On March 5, before they had formally announced the death of Stalin, two NKVD officers came to fetch her and take her away. They wanted to take her sister Manana, too, but she had gone to Kutaisi the week before and hadn’t yet returned.
“Mama starts to gather my things, she’s crying, and she whispers under her breath, ‘He just won’t leave us alone, the devil!’
“But the officer, watching Mama pack, understood her, and said, ‘Your daughter will be back home in three days, five at the most. I give you my word.’
“You remember Mama, don’t you, Vika? Ksenia remembers, of course! She’s ninety years old. Even when she was young she was absolutely fearless; and what is there for her to be afraid of now?
“‘Well, maybe your word is golden. But your hands are like iron!’ she says.
“‘There’s no need to insult us, Lamara Noevna,’ one of the creeps says to her. ‘This is a great honor for your daughter.’
“They took me to the local Party headquarters. What an honor, indeed! The lights are always on there, people rushing to and fro like it’s Rustaveli Avenue on a holiday. They take me into a large hall. The hall is full of women—every shape and size. There are village women—but also Veriko, and Tamara, and the Menabde sisters, singers.
“Two men come out—the first one says something like: the world has lost a great leader, the people are inconsolable, grief abounds. And I’m thinking, This is what they brought me here to tell me? Then the second one says, we’ve brought you here because according to ancient Georgian custom women lament the deceased. Only women can do this. We’ve brought you here to carry out a proper lamentation.
“My goodness, right then and there I wanted to sing, ‘Halleluja! God shall arise, and his enemies be scattered!’
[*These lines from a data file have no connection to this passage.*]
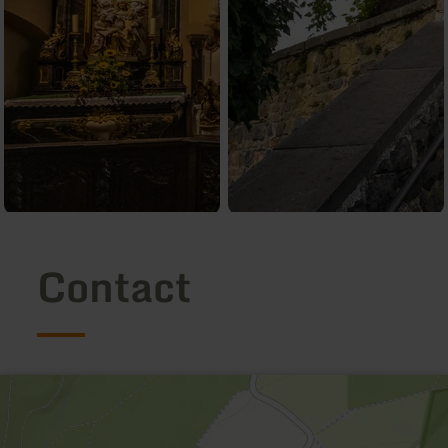
Contact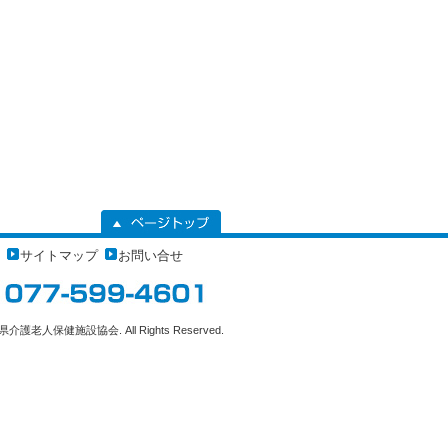
サイトマップ
お問い合せ
県介護老人保健施設協会. All Rights Reserved.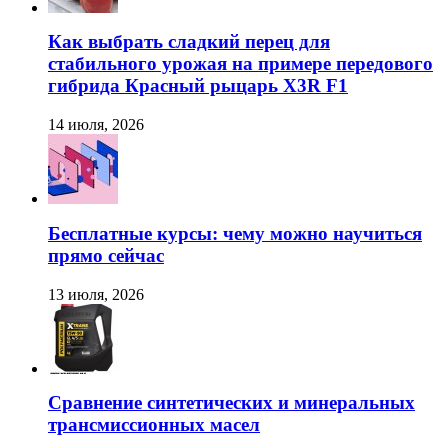
Как выбрать сладкий перец для
стабильного урожая на примере передового
гибрида Красный рыцарь X3R F1
14 июля, 2026
Бесплатные курсы: чему можно научиться
прямо сейчас
13 июля, 2026
Сравнение синтетических и минеральных
трансмиссионных масел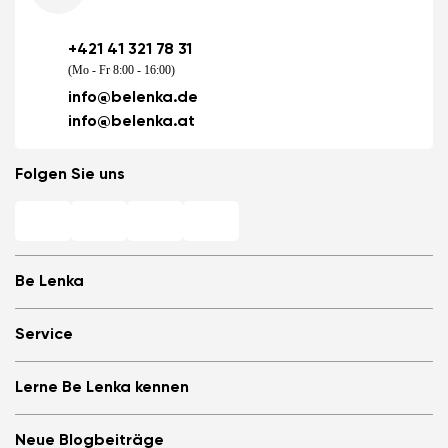
+421 41 321 78 31
(Mo - Fr 8:00 - 16:00)
info@belenka.de
info@belenka.at
Folgen Sie uns
Be Lenka
Barfuß-Filialen
Service
Store Locator
Über uns
Häufig gestellte Fragen
Lerne Be Lenka kennen
Be Lenka in den Medien
Anmelden
Cookies
Be Lenka empfehlen &amp; Geld verdienen
Be Lenka Magazin
Datenschutzinformationen
Neue Blogbeiträge
Allgemeine Geschäftsbedingungen, Umtausch und Widerrufsrecht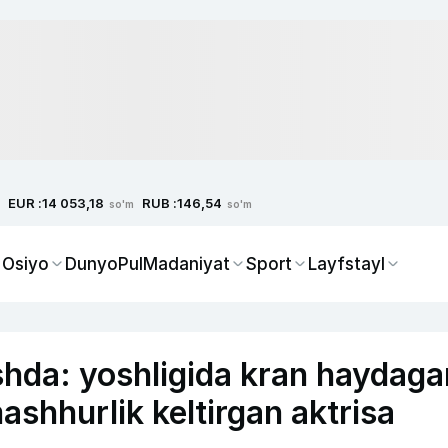
EUR :
RUB :
14 053,18
146,54
so'm
so'm
 Osiyo
Dunyo
Pul
Madaniyat
Sport
Layfstayl
hda: yoshligida kran haydaga
ashhurlik keltirgan aktrisa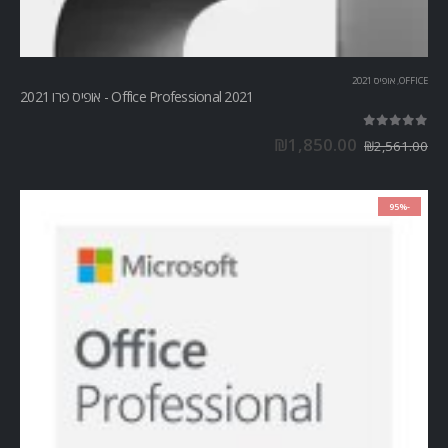
OFFICE
,
אופיס 2021
Office Professional 2021 - אופיס פרו 2021
out of 5
5.00
₪
1,850.00
₪
2,561.00
-95%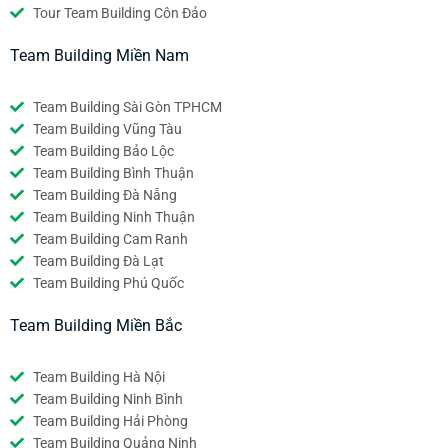
Tour Team Building Côn Đảo
Team Building Miền Nam
Team Building Sài Gòn TPHCM
Team Building Vũng Tàu
Team Building Bảo Lộc
Team Building Bình Thuận
Team Building Đà Nẵng
Team Building Ninh Thuận
Team Building Cam Ranh
Team Building Đà Lạt
Team Building Phú Quốc
Team Building Miền Bắc
Team Building Hà Nội
Team Building Ninh Bình
Team Building Hải Phòng
Team Building Quảng Ninh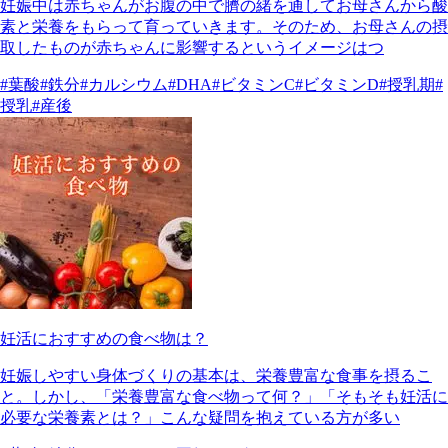
妊娠中は赤ちゃんがお腹の中で臍の緒を通してお母さんから酸
素と栄養をもらって育っていきます。そのため、お母さんの摂
取したものが赤ちゃんに影響するというイメージはつ
#葉酸
#鉄分
#カルシウム
#DHA
#ビタミンC
#ビタミンD
#授乳期
#
授乳
#産後
妊活におすすめの食べ物は？
妊娠しやすい身体づくりの基本は、栄養豊富な食事を摂るこ
と。しかし、「栄養豊富な食べ物って何？」「そもそも妊活に
必要な栄養素とは？」こんな疑問を抱えている方が多い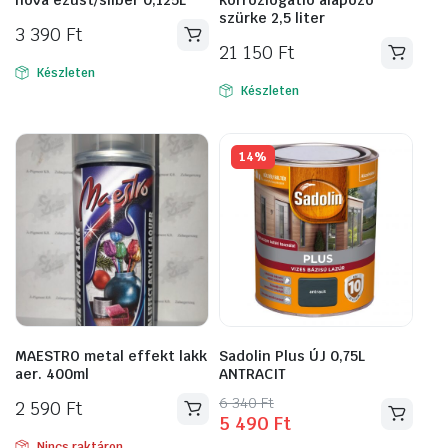
szürke 2,5 liter
3 390
Ft
21 150
Ft
Készleten
Készleten
14%
MAESTRO metal effekt lakk
Sadolin Plus ÚJ 0,75L
aer. 400ml
ANTRACIT
Original
Current
6 340
Ft
2 590
Ft
5 490
Ft
price
price
Nincs raktáron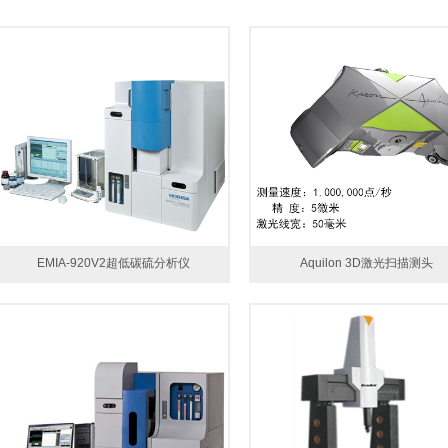
EMIA-920V2超低碳硫分析仪
Aquilon 3D激光扫描测头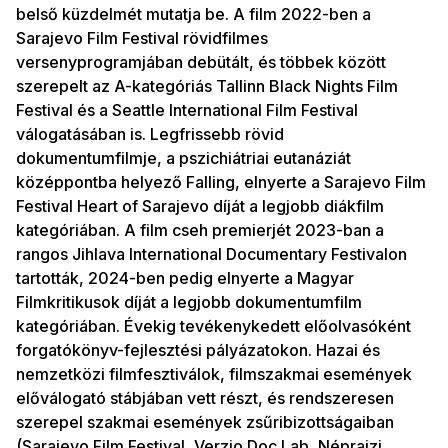
belső küzdelmét mutatja be. A film 2022-ben a
Sarajevo Film Festival rövidfilmes
versenyprogramjában debütált, és többek között
szerepelt az A-kategóriás Tallinn Black Nights Film
Festival és a Seattle International Film Festival
válogatásában is. Legfrissebb rövid
dokumentumfilmje, a pszichiátriai eutanáziát
középpontba helyező Falling, elnyerte a Sarajevo Film
Festival Heart of Sarajevo díját a legjobb diákfilm
kategóriában. A film cseh premierjét 2023-ban a
rangos Jihlava International Documentary Festivalon
tartották, 2024-ben pedig elnyerte a Magyar
Filmkritikusok díját a legjobb dokumentumfilm
kategóriában. Évekig tevékenykedett előolvasóként
forgatókönyv-fejlesztési pályázatokon. Hazai és
nemzetközi filmfesztiválok, filmszakmai események
előválogató stábjában vett részt, és rendszeresen
szerepel szakmai események zsűribizottságaiban
(Sarajevo Film Festival, Verzio Doc Lab, Néprajzi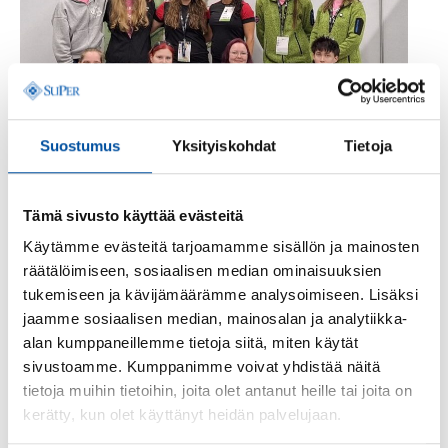
Suostumus
Yksityiskohdat
Tietoja
Tämä sivusto käyttää evästeitä
Hyvinvointiteknologialajin finalistit.
Käytämme evästeitä tarjoamamme sisällön ja mainosten
räätälöimiseen, sosiaalisen median ominaisuuksien
tukemiseen ja kävijämäärämme analysoimiseen. Lisäksi
jaamme sosiaalisen median, mainosalan ja analytiikka-
alan kumppaneillemme tietoja siitä, miten käytät
sivustoamme. Kumppanimme voivat yhdistää näitä
tietoja muihin tietoihin, joita olet antanut heille tai joita on
kerätty, kun olet käyttänyt heidän palvelujaan.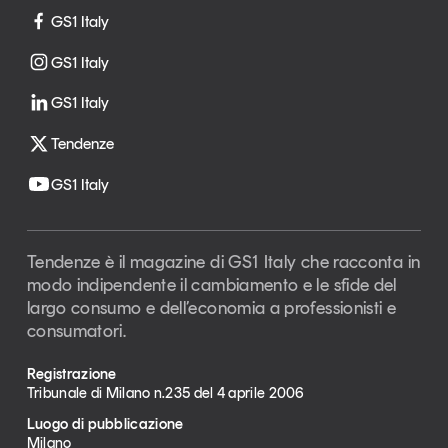
GS1 Italy
GS1 Italy
GS1 Italy
Tendenze
GS1 Italy
Tendenze è il magazine di GS1 Italy che racconta in
modo indipendente il cambiamento e le sfide del
largo consumo e dell’economia a professionisti e
consumatori.
Registrazione
Tribunale di Milano n.235 del 4 aprile 2006
Luogo di pubblicazione
Milano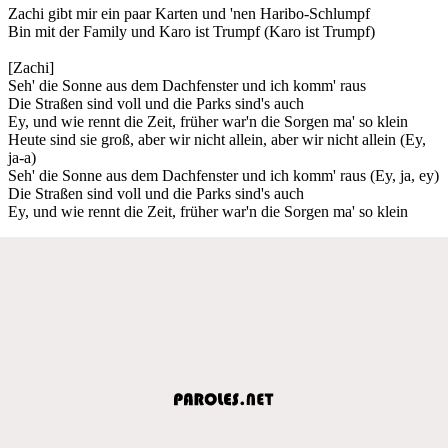
Zachi gibt mir ein paar Karten und 'nen Haribo-Schlumpf
Bin mit der Family und Karo ist Trumpf (Karo ist Trumpf)
[Zachi]
Seh' die Sonne aus dem Dachfenster und ich komm' raus
Die Straßen sind voll und die Parks sind's auch
Ey, und wie rennt die Zeit, früher war'n die Sorgen ma' so klein
Heute sind sie groß, aber wir nicht allein, aber wir nicht allein (Ey,
ja-a)
Seh' die Sonne aus dem Dachfenster und ich komm' raus (Ey, ja, ey)
Die Straßen sind voll und die Parks sind's auch
Ey, und wie rennt die Zeit, früher war'n die Sorgen ma' so klein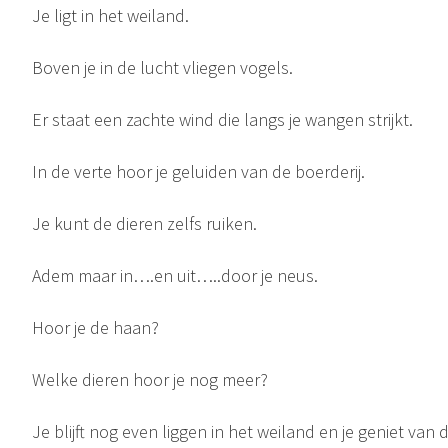
Je ligt in het weiland.
Boven je in de lucht vliegen vogels.
Ontspanning betekent niet gespannen zijn. Een ander woord voor ontspanning is relaxen. Als je ontspannen bent zijn je spieren los en ook in je hoofd voel je geen spanning. Ontspannen zijn is een fijn gevoel...
Er staat een zachte wind die langs je wangen strijkt.
In de verte hoor je geluiden van de boerderij.
Je kunt de dieren zelfs ruiken.
Adem maar in….en uit…..door je neus.
Hoor je de haan?
Welke dieren hoor je nog meer?
Je blijft nog even liggen in het weiland en je geniet van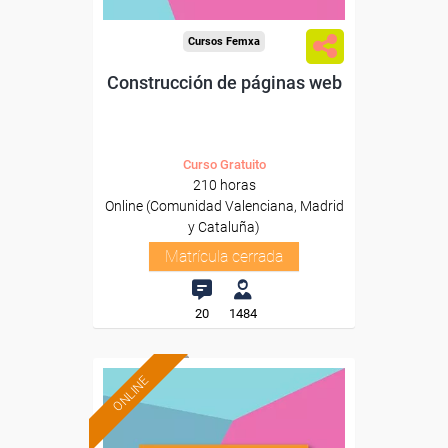
Cursos Femxa
Construcción de páginas web
Curso Gratuito
210 horas
Online (Comunidad Valenciana, Madrid
y Cataluña)
Matrícula cerrada
20
1484
ONLINE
“‘We know all about you,’ this dirty little spy says. ‘We know you have sung at funerals and know the Georgian laments. We’ve gotten word from Moscow that they want you to keen for the Great Leader.’
“I don’t know the first thing about it, of course. I’ve sung at many funerals, but Christians don’t sing these pagan laments. It’s just wailing, not true song. Well, never mind, I think, I’ll go anyway! How could I deny myself the pleasure?
“It’s impossible to say how many of us there were altogether. Enough to fill an airplane, at any rate. Some of the others were weeping, some were proud, but all of us were shaking with fear. I admit, I’d never been on a plane before, and I’d never agree to do it except in that kind of situation.
“We landed in Moscow at night, and they took us in buses to some sort of hotel outside the city. They didn’t let us sleep our fill; some Georgian comes to fetch us. A musician, he tells us. He’d be directing us. His face looked familiar, I felt like I’d seen him somewhere before. I stare and stare, and he calls me over and whispers: ‘I’m Mikeladze’s brother.’ Oh, that Satan, how many died at his hands!
“So we wail and lament all day, wail and lament all night, wail and lament all the next day. I’m already sick of it. And we’re only just rehearsing!
“On the evening of the eighth, they announce that plans had changed, there would be no keening. Why they wanted it in the first place, then stopped wanting it, God only knows! Then they loaded everyone into the buses and took us to some godforsaken place. And I lie in bed, screaming to beat the band, ‘Oh, lord! The pain is unbearable! I’m having some kind of attack, oh, the pain!’ I’m thinking there’s no way I’m going back home until I see the two of you. Some bigwig tells me, ‘You’ll have to buy your own ticket, then.’ ‘Owwww!’ I cry. ‘The pain is too much for me to bear! I’ll buy my own ticket.’
“Pour me another glass, Vika. This is the first time in my life I’ve drunk vodka, the first time in my life I’ve ever lied, and the first time in my life we’ve buried a great villain.”
“Not so loud, Nino,” Ksenia Nikolayevna said, touching her shoulder.
Nino nodded and placed her lovely hands over her lips. Victor took her right hand in his left one and kissed it. Something in life was changing. For the better.